Re: [PATCH 0/3] cdev: Generic shutdown handling

From: Dan Williams
Date: Sat Jan 30 2021 - 04:12:01 EST


On Wed, Jan 20, 2021 at 11:38 AM Dan Williams <dan.j.williams@xxxxxxxxx> wrote:
>
> After reviewing driver submissions with new cdev + ioctl usages one
> common stumbling block is coordinating the shutdown of the ioctl path,
> or other file operations, at driver ->remove() time. While cdev_del()
> guarantees that no new file descriptors will be established, operations
> on existing file descriptors can proceed indefinitely.
>
> Given the observation that the kernel spends the resources for a percpu_ref
> per request_queue shared with all block_devices on a gendisk, do the
> same for all the cdev instances that share the same
> cdev_add()-to-cdev_del() lifetime.
>
> With this in place cdev_del() not only guarantees 'no new opens', but it
> also guarantees 'no new operations invocations' and 'all threads running
> in an operation handler have exited that handler'.

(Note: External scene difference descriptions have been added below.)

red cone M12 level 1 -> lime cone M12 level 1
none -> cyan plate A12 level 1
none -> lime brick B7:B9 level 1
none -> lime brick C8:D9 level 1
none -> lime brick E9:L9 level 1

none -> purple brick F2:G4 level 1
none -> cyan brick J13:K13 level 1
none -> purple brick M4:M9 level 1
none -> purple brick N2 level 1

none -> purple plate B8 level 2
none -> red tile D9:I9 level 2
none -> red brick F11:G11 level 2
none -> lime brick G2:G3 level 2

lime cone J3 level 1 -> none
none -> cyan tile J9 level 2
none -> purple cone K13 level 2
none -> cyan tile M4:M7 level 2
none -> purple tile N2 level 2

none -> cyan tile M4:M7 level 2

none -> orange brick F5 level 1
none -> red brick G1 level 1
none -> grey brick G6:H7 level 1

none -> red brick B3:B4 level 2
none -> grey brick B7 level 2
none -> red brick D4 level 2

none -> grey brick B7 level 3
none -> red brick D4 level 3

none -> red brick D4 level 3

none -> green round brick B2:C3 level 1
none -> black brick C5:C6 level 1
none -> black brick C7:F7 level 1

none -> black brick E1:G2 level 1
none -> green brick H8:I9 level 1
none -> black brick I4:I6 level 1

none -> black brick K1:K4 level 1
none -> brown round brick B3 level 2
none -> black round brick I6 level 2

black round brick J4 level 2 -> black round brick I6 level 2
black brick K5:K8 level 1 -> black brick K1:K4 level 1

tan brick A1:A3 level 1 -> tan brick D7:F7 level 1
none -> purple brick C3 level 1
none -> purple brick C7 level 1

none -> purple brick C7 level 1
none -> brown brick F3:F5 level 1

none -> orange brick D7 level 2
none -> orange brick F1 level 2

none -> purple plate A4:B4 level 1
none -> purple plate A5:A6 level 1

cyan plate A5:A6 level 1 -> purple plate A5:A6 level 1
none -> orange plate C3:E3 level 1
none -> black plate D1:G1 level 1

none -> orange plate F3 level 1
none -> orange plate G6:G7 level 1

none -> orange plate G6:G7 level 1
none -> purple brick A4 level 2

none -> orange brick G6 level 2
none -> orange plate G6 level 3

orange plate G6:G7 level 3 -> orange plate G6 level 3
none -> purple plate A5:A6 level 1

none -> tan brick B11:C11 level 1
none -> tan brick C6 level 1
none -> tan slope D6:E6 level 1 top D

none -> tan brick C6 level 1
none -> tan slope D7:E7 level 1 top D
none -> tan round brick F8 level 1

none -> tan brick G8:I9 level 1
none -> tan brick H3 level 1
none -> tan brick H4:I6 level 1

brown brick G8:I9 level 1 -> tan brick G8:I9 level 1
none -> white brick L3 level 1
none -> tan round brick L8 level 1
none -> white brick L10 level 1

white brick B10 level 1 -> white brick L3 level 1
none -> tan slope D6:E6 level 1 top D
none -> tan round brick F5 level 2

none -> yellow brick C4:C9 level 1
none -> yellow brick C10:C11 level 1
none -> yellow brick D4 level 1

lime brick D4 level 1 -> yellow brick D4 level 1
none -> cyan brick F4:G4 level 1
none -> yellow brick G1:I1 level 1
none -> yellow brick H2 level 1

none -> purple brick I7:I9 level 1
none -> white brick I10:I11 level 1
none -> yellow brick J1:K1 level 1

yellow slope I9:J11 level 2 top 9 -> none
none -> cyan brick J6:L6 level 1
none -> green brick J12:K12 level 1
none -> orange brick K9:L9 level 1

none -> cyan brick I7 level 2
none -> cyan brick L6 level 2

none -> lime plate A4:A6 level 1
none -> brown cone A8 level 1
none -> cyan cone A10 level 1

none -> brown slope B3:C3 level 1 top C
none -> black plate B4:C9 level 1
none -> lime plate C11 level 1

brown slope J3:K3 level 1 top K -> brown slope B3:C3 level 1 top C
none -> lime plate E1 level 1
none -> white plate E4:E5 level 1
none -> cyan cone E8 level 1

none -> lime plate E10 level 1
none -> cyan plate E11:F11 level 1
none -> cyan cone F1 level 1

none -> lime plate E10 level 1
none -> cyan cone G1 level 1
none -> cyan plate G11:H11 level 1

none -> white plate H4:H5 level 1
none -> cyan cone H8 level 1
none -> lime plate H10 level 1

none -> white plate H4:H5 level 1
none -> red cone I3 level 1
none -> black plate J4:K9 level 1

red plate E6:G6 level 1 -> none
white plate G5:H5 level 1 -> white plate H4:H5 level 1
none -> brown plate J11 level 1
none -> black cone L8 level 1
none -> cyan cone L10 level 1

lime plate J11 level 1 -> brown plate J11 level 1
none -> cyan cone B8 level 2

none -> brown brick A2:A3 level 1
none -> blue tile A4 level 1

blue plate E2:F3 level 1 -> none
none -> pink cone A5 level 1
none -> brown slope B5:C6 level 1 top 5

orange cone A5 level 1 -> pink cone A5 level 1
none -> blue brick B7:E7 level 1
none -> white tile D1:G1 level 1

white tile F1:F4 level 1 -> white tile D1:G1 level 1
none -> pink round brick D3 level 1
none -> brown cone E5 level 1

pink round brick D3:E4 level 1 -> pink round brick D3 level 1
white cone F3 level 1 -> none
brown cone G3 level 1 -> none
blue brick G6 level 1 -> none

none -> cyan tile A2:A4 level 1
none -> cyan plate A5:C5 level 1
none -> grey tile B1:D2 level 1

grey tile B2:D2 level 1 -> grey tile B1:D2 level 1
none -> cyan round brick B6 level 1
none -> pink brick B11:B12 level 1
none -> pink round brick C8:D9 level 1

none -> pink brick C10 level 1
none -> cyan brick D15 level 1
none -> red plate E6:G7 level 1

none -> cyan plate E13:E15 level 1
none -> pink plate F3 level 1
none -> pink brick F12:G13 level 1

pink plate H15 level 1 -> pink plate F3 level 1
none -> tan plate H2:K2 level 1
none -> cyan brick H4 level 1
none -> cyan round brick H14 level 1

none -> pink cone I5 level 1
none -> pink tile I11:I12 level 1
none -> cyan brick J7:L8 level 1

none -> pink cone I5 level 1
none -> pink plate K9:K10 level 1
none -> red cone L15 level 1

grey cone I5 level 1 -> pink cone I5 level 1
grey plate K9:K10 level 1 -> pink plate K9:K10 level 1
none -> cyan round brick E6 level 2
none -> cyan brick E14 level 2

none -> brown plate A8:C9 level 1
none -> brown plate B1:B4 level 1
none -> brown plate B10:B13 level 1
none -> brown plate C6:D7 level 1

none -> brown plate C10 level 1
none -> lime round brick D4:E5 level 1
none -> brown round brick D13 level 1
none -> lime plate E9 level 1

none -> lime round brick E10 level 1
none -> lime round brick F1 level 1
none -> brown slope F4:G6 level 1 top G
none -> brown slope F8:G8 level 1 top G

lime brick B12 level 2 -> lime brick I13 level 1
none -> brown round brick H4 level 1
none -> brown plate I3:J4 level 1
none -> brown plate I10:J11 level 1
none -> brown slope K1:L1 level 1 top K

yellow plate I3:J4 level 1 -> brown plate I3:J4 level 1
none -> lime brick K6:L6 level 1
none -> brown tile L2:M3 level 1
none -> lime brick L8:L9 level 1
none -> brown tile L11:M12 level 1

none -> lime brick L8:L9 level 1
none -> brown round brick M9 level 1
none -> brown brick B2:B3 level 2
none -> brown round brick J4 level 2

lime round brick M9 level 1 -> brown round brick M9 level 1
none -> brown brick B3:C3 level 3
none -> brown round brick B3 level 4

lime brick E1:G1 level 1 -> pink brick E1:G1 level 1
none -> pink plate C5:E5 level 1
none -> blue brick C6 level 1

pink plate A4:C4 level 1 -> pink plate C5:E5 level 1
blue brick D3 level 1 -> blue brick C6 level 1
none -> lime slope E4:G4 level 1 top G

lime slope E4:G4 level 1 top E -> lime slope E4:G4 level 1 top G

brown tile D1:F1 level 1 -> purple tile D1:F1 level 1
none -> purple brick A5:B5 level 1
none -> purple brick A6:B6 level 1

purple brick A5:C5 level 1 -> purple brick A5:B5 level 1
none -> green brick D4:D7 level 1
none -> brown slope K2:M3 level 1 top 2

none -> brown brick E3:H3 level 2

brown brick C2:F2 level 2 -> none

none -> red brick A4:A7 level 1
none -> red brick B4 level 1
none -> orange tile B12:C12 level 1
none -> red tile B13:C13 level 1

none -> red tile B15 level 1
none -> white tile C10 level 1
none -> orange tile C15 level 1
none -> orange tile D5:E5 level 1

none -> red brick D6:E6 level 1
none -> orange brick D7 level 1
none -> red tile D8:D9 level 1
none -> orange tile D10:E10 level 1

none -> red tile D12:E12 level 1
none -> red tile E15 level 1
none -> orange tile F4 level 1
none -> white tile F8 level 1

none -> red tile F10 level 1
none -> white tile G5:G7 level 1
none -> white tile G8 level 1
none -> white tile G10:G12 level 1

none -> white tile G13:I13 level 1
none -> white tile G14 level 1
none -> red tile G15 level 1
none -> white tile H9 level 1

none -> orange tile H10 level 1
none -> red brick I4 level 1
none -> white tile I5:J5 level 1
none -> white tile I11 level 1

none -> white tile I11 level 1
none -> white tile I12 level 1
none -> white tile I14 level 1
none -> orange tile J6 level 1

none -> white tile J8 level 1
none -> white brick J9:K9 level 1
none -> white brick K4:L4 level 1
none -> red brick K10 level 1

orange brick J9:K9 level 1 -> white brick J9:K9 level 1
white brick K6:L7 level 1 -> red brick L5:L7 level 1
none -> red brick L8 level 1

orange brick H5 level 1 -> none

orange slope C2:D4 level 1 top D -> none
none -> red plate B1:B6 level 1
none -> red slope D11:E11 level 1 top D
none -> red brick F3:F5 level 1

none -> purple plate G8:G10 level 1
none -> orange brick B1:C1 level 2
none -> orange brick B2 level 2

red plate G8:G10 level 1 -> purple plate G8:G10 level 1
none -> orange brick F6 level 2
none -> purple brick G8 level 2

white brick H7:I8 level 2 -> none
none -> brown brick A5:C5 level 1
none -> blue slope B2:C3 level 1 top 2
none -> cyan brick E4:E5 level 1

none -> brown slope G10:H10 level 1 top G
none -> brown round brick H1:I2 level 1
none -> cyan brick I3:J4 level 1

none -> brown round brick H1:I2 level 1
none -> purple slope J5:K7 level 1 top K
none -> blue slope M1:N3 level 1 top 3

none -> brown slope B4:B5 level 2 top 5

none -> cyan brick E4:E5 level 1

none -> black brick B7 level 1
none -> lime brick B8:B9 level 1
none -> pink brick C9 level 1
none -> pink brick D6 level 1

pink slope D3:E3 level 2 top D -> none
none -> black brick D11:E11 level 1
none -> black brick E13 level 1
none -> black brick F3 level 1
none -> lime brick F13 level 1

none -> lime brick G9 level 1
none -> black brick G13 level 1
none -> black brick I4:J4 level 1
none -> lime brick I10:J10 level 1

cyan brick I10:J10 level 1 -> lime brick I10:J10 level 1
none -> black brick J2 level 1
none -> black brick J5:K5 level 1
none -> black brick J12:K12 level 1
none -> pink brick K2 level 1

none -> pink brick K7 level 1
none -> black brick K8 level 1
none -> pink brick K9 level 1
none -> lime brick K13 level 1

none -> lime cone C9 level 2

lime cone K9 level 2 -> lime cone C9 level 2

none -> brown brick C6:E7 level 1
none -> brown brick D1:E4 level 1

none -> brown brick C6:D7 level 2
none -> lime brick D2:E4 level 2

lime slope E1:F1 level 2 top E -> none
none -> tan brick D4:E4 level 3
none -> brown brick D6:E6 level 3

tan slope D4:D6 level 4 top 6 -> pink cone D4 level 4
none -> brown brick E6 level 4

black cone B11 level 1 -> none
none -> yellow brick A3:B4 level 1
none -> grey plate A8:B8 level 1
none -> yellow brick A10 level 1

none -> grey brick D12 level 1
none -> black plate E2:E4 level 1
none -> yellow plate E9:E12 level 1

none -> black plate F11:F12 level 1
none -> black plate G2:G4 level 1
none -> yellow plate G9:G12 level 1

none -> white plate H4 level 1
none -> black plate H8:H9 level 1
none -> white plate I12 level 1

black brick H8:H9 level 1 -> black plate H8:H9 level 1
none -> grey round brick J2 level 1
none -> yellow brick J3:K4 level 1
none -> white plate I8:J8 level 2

Prompted by the reaction I realized that this is pushing an incomplete
story about why this is needed, and the "queued" concept is way off
base. The problem this is trying to solve is situations like this:

long xyz_ioctl(struct file *file, unsigned int cmd, unsigned long arg)
{
xyz_ioctl_dev = file->private_data;
xyz_driver_context = xyz_ioctl_dev->context;
...
}

int xyz_probe(struct device *dev)
{
xyz_driver_context = devm_kzalloc(...);
...
xyz_ioctl_dev = kmalloc(...);
device_initialize(&xyz_ioctl_dev->dev);
xyz_ioctl_dev->context = xyz_driver_context;
...
cdev_device_add(&xyz_ioctl_dev->cdev, xyz_ioctl_dev->dev);
}

...where a parent driver allocates context tied to the lifetime of the
parent device driver-bind-lifetime, and that context ends up getting
used in the ioctl path. I interpret Greg's assertion "if you do this
right you don't have this problem" as "don't reference anything with a
lifetime shorter than the xyz_ioctl_dev lifetime in your ioctl
handler". That is true, but it can be awkward to constraint
xyz_driver_context to a sub-device, and it constrains some of the
convenience of devm. So the goal is to have a cdev api that accounts
for all the common lifetimes when devm is in use. So I'm now thinking
of an api like:

devm_cdev_device_add(struct device *host, struct cdev *cdev,
struct device *dev)

...where @host bounds the lifetime of data used by the cdev
file_operations, and @dev is the typical containing structure for
@cdev. Internally I would refactor the debugfs mechanism for flushing
in-flight file_operations so that is shared by the cdev
implementation. Either adopt the debugfs method for file_operations
syncing, or switch debugfs to percpu_ref (leaning towards the former).

Does this clarify the raised concerns?